How we used Gemini to build Google I/O 2026
Key Points
- Gemini Omni + Nano Banana composed cinematic film frames
- Sprite pipeline inferred normals/roughness/emission for 2D→3D
- Antigravity + Lyria turned live motion into generative music
Summary
Google used Gemini family models and complementary generative tools across film, visual identity, immersive experiences, and attendee apps to prototype, iterate, and ship I/O 2026 fast.
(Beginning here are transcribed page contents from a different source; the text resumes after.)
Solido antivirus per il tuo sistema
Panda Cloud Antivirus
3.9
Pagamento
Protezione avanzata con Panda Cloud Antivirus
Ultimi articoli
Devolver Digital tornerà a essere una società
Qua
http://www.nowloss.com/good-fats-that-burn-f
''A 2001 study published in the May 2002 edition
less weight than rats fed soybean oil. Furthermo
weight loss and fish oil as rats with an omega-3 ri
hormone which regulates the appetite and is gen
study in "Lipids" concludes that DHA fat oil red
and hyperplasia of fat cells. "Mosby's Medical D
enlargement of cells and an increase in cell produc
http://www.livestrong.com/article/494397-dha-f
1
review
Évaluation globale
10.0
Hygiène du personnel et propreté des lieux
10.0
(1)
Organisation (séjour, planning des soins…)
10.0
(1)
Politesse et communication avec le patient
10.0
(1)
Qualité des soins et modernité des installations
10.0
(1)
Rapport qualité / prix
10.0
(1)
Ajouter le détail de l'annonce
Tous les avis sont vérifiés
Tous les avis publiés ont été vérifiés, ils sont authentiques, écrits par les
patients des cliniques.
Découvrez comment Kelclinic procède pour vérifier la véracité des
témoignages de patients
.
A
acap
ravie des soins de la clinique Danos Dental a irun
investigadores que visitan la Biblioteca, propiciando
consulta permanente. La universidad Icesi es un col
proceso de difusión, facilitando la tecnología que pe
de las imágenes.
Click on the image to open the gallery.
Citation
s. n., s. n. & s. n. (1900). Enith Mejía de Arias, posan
Teams combined human-crafted inputs (puppetry, storyboards, UI design) with model-driven pipelines to preserve intentional imperfections, ensure consistency at scale, and enable real-time interactive experiences.
Key Points
- Core models & platforms: Gemini (Omni, Canvas, API), Nano Banana, Google AI Studio, Google Antigravity, Lyria 3, Google Flow, Colab + Coral NPU, Flutter, Firebase, Cloud Functions/Firestore/Cloud Ops.
- Film pipeline: capture performance with puppetry/3D, generate stylized frames (Nano Banana), ensure pixel-consistency via a custom Google AI Studio tool, composite with Gemini Omni to retain human imperfections.
- Visual identity: seed Gemini with historical brand guidelines, iterate outputs through Nano Banana for icon/style exploration, settle on 2D-to-3D transformable assets for consistency across physical/digital channels.
- Immersive & pre-show systems: train YOLO8 in Colab and run on Coral NPU to map jellyfish motion to Lyria-generated music; Antigravity generated music stems and agentic content production.
- Game/content pipeline (Infinite Scaler): generate sprite sheets with Nano Banana via Gemini API, infer normal/roughness/emission maps for depth, map textures onto WebGL cardboard box geometry, prototype in AI Studio then scale in Antigravity.
- Attendee apps & realtime UI: use Flutter + A2UI for adaptive interfaces, Firebase as model bridge, and Gemini Enterprise Agent Platform/Antigravity for agentic coding; single codebase strategy for cross-device low-latency UX.
- Operational practices: build testable tooling for visual consistency, use ingredient/reference sheets and detailed prompts to reduce iteration, instrument pipelines for monitoring (Cloud Ops) and rapid prototyping.
Practical takeaways for engineers
- Keep human intent: use low-fidelity captures (puppetry, sketches) as canonical sources, and apply models to enhance rather than replace those inputs.
- Enforce consistency: build verification tools (pixel checks, reference sheets) before bulk generation to avoid combinatorial rework.
- 2D→3D mapping: infer normal/roughness/emission from sprites to simplify texture-to-geometry workflows for quick WebGL integration.
- Fast prototyping → targeted scale: iterate in a studio/prototyping environment, then port stable flows to agent/runtime platforms for production.
- Use managed infra (Firebase, Cloud Functions, Cloud Ops) to reduce latency and operational overhead for model-driven UIs.